The Commission made clear that the support regime for hydrogen will be more targeted, allowing shares or quota only for renewable hydrogen.
- From 2021, (i) promote financing of flagship projects of integrated, carbon-neutral industrial clusters (through Horizon Europe, InvestEU, LIFE programmes and European Regional Development Fund), (ii) stimulate first-of-a-kind production of fertilisers from renewable hydrogen (Horizon Europe), (iii) demonstrate and scale-up the capture of carbon for use in synthetic fuels (possibly through Innovation Fund).
- By 2023, develop a regulatory framework for the certification of carbon removals.
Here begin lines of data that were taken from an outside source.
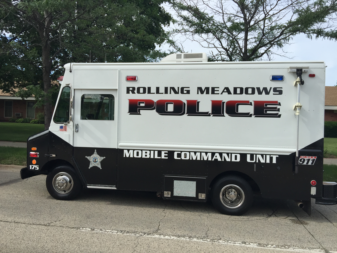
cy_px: 126
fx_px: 282
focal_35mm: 29
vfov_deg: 48.2
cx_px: 168
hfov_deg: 61.7
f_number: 2.2
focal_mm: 4.15
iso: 32
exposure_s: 1/1364
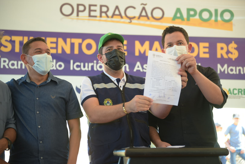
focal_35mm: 58
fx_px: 395
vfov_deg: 23.4
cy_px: 82
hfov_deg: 34.5
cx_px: 122
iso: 400
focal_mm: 58
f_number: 2.8
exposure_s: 1/200
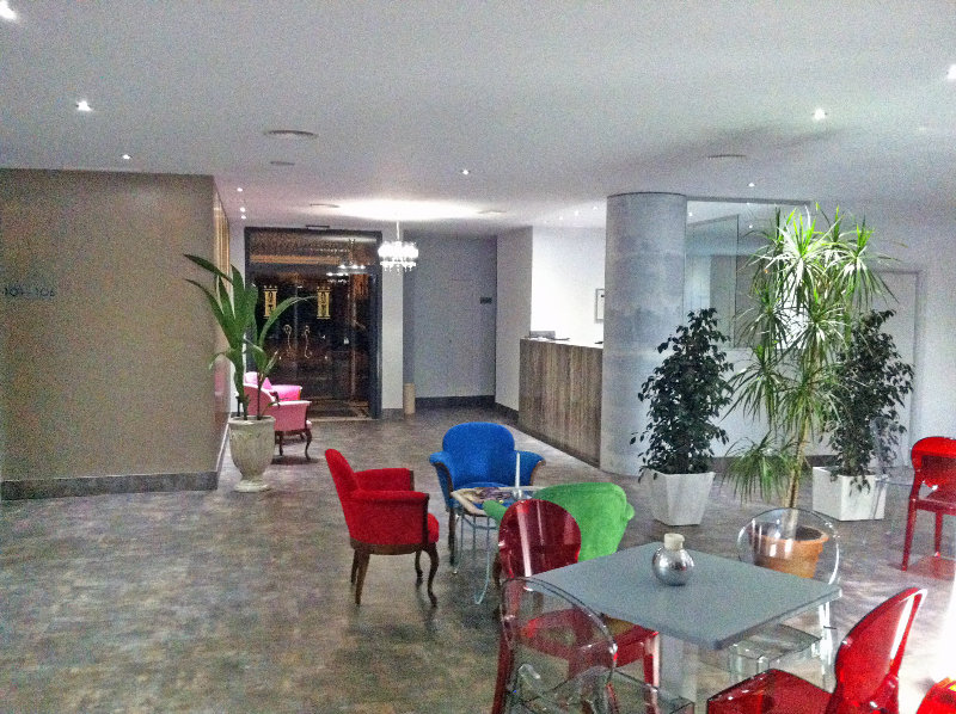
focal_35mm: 35
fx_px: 965
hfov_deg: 52.7
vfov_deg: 40.6
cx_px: 478
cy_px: 357
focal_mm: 3.85
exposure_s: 1/15
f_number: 2.8
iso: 640
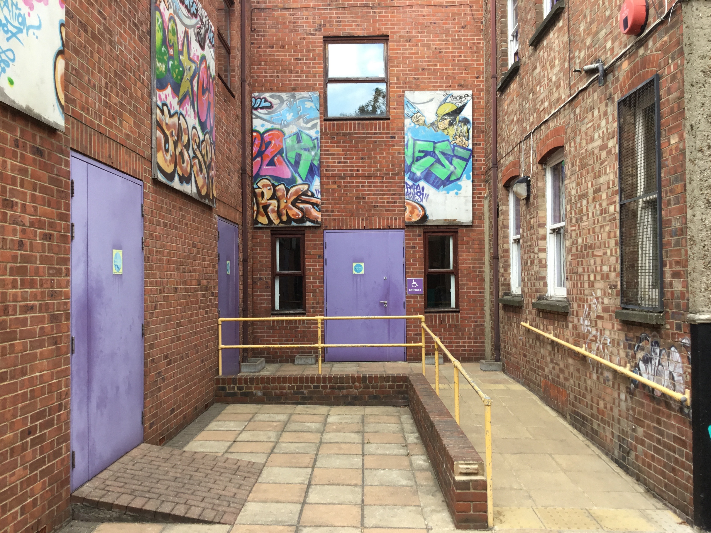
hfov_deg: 58.4
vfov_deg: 45.4
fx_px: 637
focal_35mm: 31
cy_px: 266
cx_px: 356
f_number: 2.4
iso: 25
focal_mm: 3.3
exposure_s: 1/100
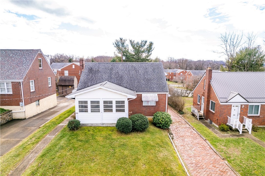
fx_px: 162
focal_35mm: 22
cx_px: 132
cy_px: 88
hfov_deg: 78.6
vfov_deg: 57.2
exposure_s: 1/640
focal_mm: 8.38
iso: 100
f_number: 2.8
g. Level-Playing Field across all Energy Carriers
- By 2021, issue guidance to Member States to address the high charges and levies borne by electricity and to ensure the consistency of non-energy price components across energy carriers.
- In the context of the revision of the Energy Taxation Directive (“ETD”), align taxation of energy products and electricity with EU environment and climate policies and ensure a harmonised taxation of both storage and hydrogen production, avoiding double taxation
- By June 2021, provide more consistent carbon price signals, including through possible proposal for extension of ETS to new sectors.
- From 2021 onwards, further work towards phasing out of direct fossil fuel subsidies, including in the context of review of State aid framework and the ETD.
- By 2021, ensure that the revision of the State aid framework supports cost-effective decarbonisation of the economy where public support remains necessary.
h. Gas Regulatory Framework
- By 2021, review the legislative framework to design a competitive decarbonised gas market, fit for renewable gases, including to empower gas customers.
i. Customer Information
- By 2021, in the context of the Climate Pact, the Commission plans to launch a consumer information campaign on energy customer rights.
- By 2022, improve information to customers on the sustainability of industrial products (in particular steel, cement and chemicals) as part of the sustainable product policy initiative, and, as appropriate, through complementary legislative proposals.
Markets are missing for sustainable products and services, for products such as steel, cement and chemicals produced from renewable or low-carbon fuels
j. Integrated Energy Infrastructure
- In the context of the TEN-E and TEN-T regulations revision, ensure the full support of a more integrated energy system
- Review of the scope and governance of the 10-Year Network Development Plans to ensure full consistency with the EU’s decarbonization objectives and cross-sectoral infrastructure planning.
- Accelerate investment in smart, highly-efficient, renewables based district heating and cooling networks, if appropriate by proposing stronger obligations in the revision of the RED and the EED, and the financing of flagship projects.
k. Digitalised Energy System and a Supportive Innovation Framework
- In 2021, adopt a Digitalisation of Energy Action plan to develop a competitive market for digital energy services that ensures data privacy and sovereignty and supports investment in digital energy infrastructure.
- By end 2021, develop a Network Code on cybersecurity in electricity with sector-specific rules to increase the resilience and cybersecurity aspects of cross-border electricity flows.
- Starting with first one in 2021, adopt implementing acts on interoperability requirements and transparent procedures for access to data within the EU.
- By end 2020, publish a new impact-oriented clean energy research and innovation outlook for the EU to ensure research and innovation supports energy system integration.
Undoubtedly an ambitious plan for Europe’s ultimate ambition – or, better said, for Europe’s public pledge – to be carbon neutral by 2050.
The Commission considers citizens have a central role in system integration and “they should contribute to shape the implementation” of the Strategy and “advance the system integration agenda”.
It’s a call on us all. Are we ready for the next level?